» Exercises to complete
a - In the text on teaching speech, what do sound producing aids allow the teacher to supply pupils with?
b - Resume the text on teaching speech after its final sentence.

Methods of teaching speech
— Listen to the
phrases and repeat them. The teacher says: on the table,, in the box, near the
blackboard.
— Listen to the
sentences and repeat them. (The teacher says: I like tea. Ann doesn't like
tea. She likes milk.)
— Listen to the
sentences and repeat them in the same sequence. (The teacher says: In the
evening we have tea. I like it very much. The teacher may increase the
number of sentences for pupils to memorize.)
(b) exercises which
are designed for developing pupils' attention:
— Listen to the
following text: I have a sister. Her name is Ann. Mike has no sister. He has a
brother.
Now say what is the name
of Mike's sister.
— Listen to the
text. (The text follows.) Now say which sentence was omitted (added) when you
listened to it a second time.
(c) exercises which
develop pupils' visual imagination:
— Listen to the
following definition and give it a name: We write with it on the blackboard.
We take it when it rains.
— Listen and say
which season it is: It is cold. It often snows. Children can skate and ski.
(d) exercises which help
the teacher to develop his pupils' logical thinking:
— Listen to the
sentences and say whether they are logically arranged: Her name is
Mary. This is a girl.
Drill exercises are quite
indispensable to developing pupils' skills in listening comprehension.
Speech exercises are
designed for developing pupils' skills in auding. Several groups of exercises
may be suggested:
1. Exercises which
teach pupils to understand texts different in content, form, and type. Pupils are
asked to listen to a description or a narration; the text may be a dialogue, it
may deal with the life of people whose language the pupils study, or with the
pupils' environment.
— Listen to the
story. Your task is to define its main idea. You should choose one among those
suggested by the teacher.
— Listen to the
story. Your task is to grasp as much information as you can. While auding try
to put down key words and sentences; they will help you to convey the context
of the story.
2. Exercises which develop
pupils' skills to understand a text under different conditions. Sound producing
aids should be extensively used for developing pupils' auding, as pupils are
supposed to understand not only their teacher's speech, but other people speaking
the target language, including native speakers. Besides, sound producing aids
allow the teacher to supply pupils with recorded speech different in speed and
voice.

Excerpts from a dataset
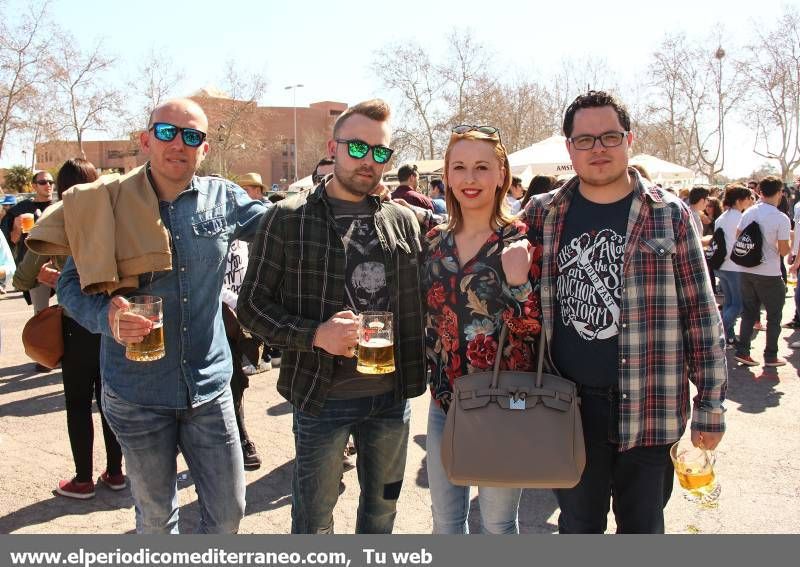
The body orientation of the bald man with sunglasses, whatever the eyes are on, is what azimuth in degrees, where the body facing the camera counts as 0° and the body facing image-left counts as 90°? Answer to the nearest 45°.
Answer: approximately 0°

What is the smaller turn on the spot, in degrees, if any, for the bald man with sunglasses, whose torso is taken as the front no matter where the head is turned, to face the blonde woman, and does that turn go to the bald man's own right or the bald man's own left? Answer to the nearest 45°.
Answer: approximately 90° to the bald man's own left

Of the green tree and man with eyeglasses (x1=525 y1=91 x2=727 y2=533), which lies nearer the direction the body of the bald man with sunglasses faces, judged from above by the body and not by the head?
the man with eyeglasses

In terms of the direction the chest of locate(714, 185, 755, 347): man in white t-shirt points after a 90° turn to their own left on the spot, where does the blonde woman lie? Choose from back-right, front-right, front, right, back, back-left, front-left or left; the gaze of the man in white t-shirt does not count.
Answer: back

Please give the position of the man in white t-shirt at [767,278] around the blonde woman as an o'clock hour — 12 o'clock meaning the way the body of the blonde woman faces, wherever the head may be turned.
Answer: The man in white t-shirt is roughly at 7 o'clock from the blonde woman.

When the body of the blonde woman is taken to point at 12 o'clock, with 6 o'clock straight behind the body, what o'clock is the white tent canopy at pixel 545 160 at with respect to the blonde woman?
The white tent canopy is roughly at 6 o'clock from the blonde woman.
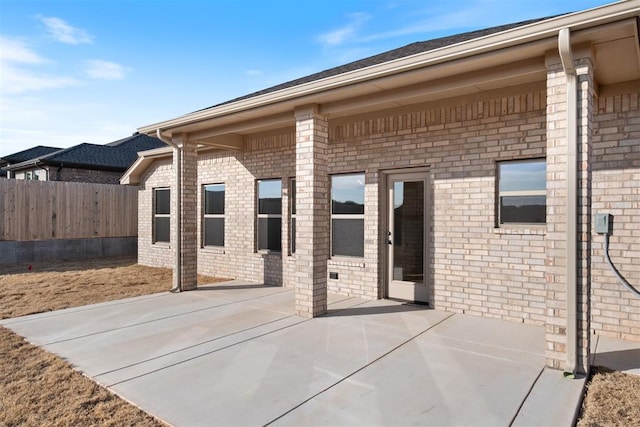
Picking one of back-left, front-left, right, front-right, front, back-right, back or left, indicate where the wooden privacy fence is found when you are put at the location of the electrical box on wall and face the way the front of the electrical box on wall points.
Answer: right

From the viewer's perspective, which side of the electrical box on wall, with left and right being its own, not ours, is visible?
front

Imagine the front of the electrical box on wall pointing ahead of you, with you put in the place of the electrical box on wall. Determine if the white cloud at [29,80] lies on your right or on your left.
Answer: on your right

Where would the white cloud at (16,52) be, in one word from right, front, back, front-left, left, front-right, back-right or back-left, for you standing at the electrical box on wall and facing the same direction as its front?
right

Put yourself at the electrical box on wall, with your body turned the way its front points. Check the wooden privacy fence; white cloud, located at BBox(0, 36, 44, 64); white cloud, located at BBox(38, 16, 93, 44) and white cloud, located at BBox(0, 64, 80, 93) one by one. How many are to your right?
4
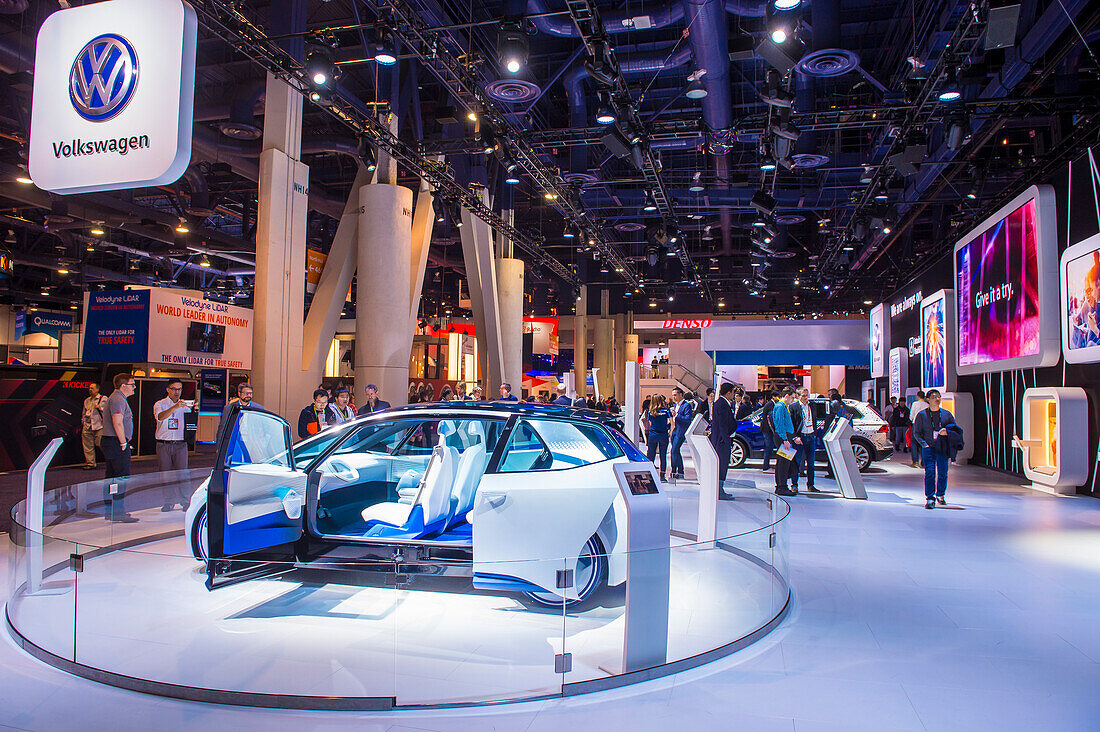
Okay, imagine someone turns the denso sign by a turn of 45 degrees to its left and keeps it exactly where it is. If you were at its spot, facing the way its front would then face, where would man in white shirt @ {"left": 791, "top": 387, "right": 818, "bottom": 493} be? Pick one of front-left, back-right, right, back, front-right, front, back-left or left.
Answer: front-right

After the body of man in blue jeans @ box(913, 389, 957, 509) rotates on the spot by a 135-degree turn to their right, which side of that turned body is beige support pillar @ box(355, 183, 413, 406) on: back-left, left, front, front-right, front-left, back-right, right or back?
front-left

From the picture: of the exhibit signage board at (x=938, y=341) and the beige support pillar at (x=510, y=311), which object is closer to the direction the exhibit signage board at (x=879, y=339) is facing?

» Answers provided
a - Recorded speech different in speed and voice.

b -
Before pupils are invited
to listen to the text the teacher should ensure that all the words and grammar
are familiar to the pupils otherwise language difficulties will prevent them
from understanding the story. Thus, if there are some unfamiliar words, the
teacher introduces them beforehand; he either puts them down on the blackboard
with the mother tongue equivalents in the sequence they appear in the text, or
he asks pupils to pronounce the words written on the blackboard if he plans a
talk on the text afterwards, and pupils are to use these words in their speech.[5]
Then the teacher should
direct his pupils' attention to what they are going to listen to. This is of
great importance for experiments prove that if your aim is that your pupils
should keep on talking on the text they have heard it stimulates their thinking
and facilitates their comprehension of the text.
The following tasks may
be suggested to draw pupils’ attention to what they are auding:
— Listen and try to
grasp the main idea of the story. You will be asked questions later on.
— Listen and try to
grasp the details. You will have to name them.
— Listen and make a
plan of the story.
— Listen to the
story and try to finish it (think of the end of the story).
— Listen to the
story. You will ask questions on it afterwards.
— Listen to the
text. You will retell it afterwards.
— Listen to the story.
We shall have a discussion on it. Etc.
When pupils are ready to
listen, the text can be read to them. If it is the teacher who reads or tells
the story, he can help pupils to comprehend the text with gestures. If the text
is recorded, a picture or pictures can facilitate comprehension. The pupils
listen to the text once as is usually the case in real communication. Then the
teacher checks their comprehension. If they have not understood it, they are
told to listen to the text again. The teacher can use a dialogue to help pupils
to understand the text after they have listened to the story for the first
time, i. e., he may ask questions, make statements on the text for pupils to
agree or reject them.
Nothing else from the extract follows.